Task details:
The response should consist of the data below, copied exactly, with no pictures in it.
** Source data follows **
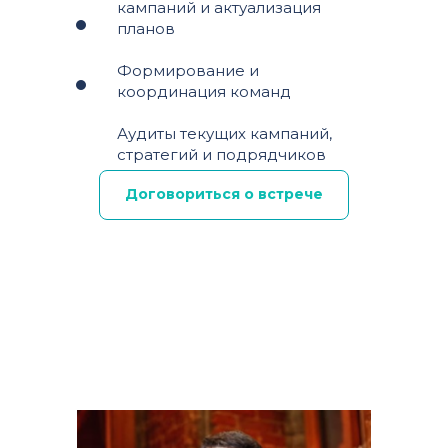
кампаний и актуализация
планов
Формирование и
координация команд
Аудиты текущих кампаний,
стратегий и подрядчиков
Договориться о встрече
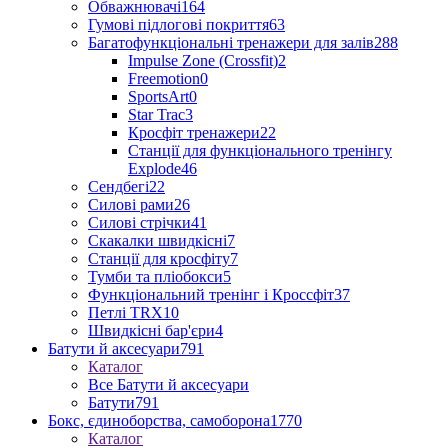
Обважнювачі
164
Гумові підлогові покриття
63
Багатофункціональні тренажери для залів
288
Impulse Zone (Crossfit)
2
Freemotion
0
SportsArt
0
Star Trac
3
Кросфіт тренажери
22
Станції для функціонального тренінгу
Explode
46
Сендбегі
22
Силові рами
26
Силові стрічки
41
Скакалки швидкісні
7
Станції для кросфіту
7
Тумби та пліобокси
5
Функціональний тренінг і Кроссфіт
37
Петлі TRX
10
Швидкісні бар'єри
4
Батути й аксесуари
791
Каталог
Все Батути й аксесуари
Батути
791
Бокс, єдиноборства, самоборона
1770
Каталог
** End of Source data **
Result:
кампаний и актуализация
планов
Формирование и
координация команд
Аудиты текущих кампаний,
стратегий и подрядчиков
Договориться о встрече
Обважнювачі
164
Гумові підлогові покриття
63
Багатофункціональні тренажери для залів
288
Impulse Zone (Crossfit)
2
Freemotion
0
SportsArt
0
Star Trac
3
Кросфіт тренажери
22
Станції для функціонального тренінгу
Explode
46
Сендбегі
22
Силові рами
26
Силові стрічки
41
Скакалки швидкісні
7
Станції для кросфіту
7
Тумби та пліобокси
5
Функціональний тренінг і Кроссфіт
37
Петлі TRX
10
Швидкісні бар'єри
4
Батути й аксесуари
791
Каталог
Все Батути й аксесуари
Батути
791
Бокс, єдиноборства, самоборона
1770
Каталог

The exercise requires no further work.